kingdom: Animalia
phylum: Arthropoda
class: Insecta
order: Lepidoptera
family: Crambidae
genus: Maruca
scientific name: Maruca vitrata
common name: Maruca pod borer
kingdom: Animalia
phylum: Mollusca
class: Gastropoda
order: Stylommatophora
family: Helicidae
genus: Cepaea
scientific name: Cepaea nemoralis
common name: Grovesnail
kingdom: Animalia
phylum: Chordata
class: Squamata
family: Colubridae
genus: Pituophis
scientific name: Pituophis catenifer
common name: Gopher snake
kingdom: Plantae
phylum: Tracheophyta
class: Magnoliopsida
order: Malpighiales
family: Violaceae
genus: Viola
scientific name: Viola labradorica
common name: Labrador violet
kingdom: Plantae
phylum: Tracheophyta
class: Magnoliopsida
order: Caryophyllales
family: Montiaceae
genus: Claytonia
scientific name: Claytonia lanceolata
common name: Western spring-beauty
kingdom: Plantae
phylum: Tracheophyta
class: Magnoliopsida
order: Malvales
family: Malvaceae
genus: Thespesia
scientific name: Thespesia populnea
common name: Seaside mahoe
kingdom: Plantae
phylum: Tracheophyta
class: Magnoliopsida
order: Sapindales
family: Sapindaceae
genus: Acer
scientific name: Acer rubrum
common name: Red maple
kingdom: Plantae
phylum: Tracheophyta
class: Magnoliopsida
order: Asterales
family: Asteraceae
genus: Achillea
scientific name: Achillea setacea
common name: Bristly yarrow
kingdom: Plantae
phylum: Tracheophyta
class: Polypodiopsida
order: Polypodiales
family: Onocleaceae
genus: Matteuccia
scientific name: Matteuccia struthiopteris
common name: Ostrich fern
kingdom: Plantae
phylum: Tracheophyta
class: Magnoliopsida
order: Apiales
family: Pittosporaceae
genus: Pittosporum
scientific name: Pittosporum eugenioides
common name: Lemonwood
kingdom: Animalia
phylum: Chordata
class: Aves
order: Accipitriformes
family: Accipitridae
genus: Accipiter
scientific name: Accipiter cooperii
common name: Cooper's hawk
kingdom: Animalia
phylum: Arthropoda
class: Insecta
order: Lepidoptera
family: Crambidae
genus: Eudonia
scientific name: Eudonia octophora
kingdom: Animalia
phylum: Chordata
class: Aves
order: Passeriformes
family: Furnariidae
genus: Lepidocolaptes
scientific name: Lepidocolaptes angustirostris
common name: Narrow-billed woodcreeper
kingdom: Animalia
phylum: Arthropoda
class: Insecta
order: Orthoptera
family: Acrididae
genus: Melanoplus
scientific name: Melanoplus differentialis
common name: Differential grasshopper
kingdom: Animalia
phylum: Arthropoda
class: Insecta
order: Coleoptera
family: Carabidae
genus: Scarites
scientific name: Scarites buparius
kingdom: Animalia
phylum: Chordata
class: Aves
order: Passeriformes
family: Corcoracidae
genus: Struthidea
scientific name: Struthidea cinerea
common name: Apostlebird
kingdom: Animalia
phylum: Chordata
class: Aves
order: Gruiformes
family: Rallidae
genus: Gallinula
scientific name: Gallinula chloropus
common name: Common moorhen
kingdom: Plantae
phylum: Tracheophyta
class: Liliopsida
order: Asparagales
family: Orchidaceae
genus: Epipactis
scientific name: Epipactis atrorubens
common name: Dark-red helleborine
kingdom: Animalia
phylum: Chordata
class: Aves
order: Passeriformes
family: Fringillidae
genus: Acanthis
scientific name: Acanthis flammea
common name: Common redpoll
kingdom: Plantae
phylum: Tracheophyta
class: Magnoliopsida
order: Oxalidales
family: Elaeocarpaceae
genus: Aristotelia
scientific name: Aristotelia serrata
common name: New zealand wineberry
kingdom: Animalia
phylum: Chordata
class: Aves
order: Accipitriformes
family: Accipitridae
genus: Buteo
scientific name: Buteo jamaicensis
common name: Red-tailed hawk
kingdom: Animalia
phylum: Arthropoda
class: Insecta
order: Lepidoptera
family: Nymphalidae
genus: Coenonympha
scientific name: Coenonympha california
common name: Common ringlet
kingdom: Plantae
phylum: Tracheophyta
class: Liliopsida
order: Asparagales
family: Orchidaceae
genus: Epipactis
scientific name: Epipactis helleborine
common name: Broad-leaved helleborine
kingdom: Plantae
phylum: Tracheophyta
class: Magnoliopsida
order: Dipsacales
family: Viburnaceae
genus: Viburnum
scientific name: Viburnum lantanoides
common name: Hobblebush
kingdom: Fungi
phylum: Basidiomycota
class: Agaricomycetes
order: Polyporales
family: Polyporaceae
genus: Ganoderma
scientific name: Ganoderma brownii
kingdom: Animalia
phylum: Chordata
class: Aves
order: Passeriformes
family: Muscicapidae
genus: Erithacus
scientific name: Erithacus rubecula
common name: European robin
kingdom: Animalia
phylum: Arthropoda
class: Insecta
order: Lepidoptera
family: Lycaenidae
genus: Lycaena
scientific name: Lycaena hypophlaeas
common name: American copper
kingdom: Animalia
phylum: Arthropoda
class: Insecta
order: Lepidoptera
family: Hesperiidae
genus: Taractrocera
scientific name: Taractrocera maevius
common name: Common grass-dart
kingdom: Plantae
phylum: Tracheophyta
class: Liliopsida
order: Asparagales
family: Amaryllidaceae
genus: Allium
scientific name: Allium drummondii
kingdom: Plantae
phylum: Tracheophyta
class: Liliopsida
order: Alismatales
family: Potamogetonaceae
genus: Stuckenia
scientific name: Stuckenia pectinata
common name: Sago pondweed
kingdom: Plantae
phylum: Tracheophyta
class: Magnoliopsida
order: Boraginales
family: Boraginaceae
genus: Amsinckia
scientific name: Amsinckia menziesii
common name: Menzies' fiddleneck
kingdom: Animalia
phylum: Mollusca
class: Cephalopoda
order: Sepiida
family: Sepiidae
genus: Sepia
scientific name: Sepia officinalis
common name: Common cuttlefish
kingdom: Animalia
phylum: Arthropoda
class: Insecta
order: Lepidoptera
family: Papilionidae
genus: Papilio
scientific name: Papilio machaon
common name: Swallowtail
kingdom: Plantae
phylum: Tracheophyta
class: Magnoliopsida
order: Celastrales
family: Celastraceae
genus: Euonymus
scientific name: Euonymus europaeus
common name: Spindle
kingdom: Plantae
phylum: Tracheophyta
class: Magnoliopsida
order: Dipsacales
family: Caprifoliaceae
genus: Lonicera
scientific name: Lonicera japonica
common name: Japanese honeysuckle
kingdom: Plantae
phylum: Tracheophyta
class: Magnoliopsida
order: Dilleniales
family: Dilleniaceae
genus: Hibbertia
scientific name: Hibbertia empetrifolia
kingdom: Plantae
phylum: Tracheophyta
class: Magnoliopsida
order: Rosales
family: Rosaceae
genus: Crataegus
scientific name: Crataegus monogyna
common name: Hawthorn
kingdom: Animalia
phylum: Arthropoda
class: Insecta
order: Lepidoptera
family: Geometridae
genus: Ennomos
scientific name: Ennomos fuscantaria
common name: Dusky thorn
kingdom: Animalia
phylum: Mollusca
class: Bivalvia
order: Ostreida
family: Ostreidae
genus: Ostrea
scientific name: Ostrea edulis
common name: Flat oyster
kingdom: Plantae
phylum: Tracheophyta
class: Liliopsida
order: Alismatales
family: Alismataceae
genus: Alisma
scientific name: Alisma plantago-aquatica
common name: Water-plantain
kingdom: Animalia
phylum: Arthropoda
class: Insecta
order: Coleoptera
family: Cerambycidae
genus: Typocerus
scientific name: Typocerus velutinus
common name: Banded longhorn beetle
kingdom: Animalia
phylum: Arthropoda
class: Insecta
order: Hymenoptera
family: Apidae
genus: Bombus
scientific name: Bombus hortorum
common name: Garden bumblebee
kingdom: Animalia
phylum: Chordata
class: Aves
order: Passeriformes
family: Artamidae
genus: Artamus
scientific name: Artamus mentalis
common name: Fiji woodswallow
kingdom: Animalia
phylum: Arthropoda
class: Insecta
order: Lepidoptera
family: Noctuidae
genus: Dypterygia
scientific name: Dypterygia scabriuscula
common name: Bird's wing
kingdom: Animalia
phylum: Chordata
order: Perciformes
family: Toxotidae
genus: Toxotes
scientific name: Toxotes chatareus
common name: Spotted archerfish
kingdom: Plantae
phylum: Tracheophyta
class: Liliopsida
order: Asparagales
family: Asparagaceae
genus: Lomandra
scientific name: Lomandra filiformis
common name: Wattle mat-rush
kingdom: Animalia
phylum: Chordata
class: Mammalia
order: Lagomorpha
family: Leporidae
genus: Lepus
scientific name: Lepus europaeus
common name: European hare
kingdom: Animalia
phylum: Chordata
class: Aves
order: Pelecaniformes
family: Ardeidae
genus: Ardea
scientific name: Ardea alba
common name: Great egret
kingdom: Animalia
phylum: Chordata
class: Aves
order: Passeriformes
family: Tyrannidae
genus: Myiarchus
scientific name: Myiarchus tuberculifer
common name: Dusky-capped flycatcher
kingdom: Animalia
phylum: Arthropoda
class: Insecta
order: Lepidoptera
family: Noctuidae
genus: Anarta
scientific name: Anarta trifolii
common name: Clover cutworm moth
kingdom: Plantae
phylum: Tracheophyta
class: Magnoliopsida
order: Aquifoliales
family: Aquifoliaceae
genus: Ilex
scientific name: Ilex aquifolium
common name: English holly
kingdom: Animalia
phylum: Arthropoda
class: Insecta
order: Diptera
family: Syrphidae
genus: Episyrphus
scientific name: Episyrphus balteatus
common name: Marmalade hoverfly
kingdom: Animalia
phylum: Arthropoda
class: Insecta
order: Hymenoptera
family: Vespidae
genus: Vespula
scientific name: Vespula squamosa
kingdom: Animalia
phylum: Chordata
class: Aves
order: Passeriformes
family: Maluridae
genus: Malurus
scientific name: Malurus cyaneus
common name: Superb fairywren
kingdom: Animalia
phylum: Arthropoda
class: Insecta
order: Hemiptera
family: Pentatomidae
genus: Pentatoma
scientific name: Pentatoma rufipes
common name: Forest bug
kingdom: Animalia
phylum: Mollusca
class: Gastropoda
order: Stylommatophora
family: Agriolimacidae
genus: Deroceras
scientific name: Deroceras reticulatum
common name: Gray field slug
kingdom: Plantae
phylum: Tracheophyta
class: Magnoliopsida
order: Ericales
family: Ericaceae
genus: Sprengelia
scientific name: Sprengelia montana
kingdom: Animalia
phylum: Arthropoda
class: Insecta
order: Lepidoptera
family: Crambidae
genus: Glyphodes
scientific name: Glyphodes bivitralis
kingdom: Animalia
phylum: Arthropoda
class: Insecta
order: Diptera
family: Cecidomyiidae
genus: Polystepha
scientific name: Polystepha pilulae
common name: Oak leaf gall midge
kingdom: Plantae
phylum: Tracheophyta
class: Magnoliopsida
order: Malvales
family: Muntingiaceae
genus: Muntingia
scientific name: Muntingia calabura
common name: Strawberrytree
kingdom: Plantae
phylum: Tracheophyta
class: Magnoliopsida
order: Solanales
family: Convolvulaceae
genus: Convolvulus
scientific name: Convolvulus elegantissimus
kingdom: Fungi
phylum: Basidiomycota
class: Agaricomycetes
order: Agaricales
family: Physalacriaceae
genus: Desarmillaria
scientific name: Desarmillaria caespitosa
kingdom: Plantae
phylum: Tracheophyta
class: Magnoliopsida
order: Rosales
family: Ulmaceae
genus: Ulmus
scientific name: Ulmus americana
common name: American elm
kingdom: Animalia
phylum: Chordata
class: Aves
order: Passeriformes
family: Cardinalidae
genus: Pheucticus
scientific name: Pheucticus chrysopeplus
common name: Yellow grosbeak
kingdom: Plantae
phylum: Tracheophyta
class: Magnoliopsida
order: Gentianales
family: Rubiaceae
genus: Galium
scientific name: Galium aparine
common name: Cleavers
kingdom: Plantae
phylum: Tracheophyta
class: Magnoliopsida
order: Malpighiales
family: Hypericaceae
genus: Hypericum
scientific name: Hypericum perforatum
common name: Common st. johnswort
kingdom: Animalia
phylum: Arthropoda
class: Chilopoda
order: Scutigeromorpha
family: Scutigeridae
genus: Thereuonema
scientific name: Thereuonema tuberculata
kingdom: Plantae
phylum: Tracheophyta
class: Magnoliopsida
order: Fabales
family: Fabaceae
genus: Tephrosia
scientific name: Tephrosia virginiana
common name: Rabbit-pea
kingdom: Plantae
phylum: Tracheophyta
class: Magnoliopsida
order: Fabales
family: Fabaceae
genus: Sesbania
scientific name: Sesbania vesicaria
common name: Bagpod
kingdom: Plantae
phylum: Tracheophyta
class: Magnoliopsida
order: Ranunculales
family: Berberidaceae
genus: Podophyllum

Task prompt. Can you rewrite everything in the listing from the line containing "class: Bivalvia" down to the line containing "scientific name: Lomandra filiformis", swapping "scientific name" for "binomial" and keeping the rest as it is?

Answer for the task.
class: Bivalvia
order: Ostreida
family: Ostreidae
genus: Ostrea
binomial: Ostrea edulis
common name: Flat oyster
kingdom: Plantae
phylum: Tracheophyta
class: Liliopsida
order: Alismatales
family: Alismataceae
genus: Alisma
binomial: Alisma plantago-aquatica
common name: Water-plantain
kingdom: Animalia
phylum: Arthropoda
class: Insecta
order: Coleoptera
family: Cerambycidae
genus: Typocerus
binomial: Typocerus velutinus
common name: Banded longhorn beetle
kingdom: Animalia
phylum: Arthropoda
class: Insecta
order: Hymenoptera
family: Apidae
genus: Bombus
binomial: Bombus hortorum
common name: Garden bumblebee
kingdom: Animalia
phylum: Chordata
class: Aves
order: Passeriformes
family: Artamidae
genus: Artamus
binomial: Artamus mentalis
common name: Fiji woodswallow
kingdom: Animalia
phylum: Arthropoda
class: Insecta
order: Lepidoptera
family: Noctuidae
genus: Dypterygia
binomial: Dypterygia scabriuscula
common name: Bird's wing
kingdom: Animalia
phylum: Chordata
order: Perciformes
family: Toxotidae
genus: Toxotes
binomial: Toxotes chatareus
common name: Spotted archerfish
kingdom: Plantae
phylum: Tracheophyta
class: Liliopsida
order: Asparagales
family: Asparagaceae
genus: Lomandra
binomial: Lomandra filiformis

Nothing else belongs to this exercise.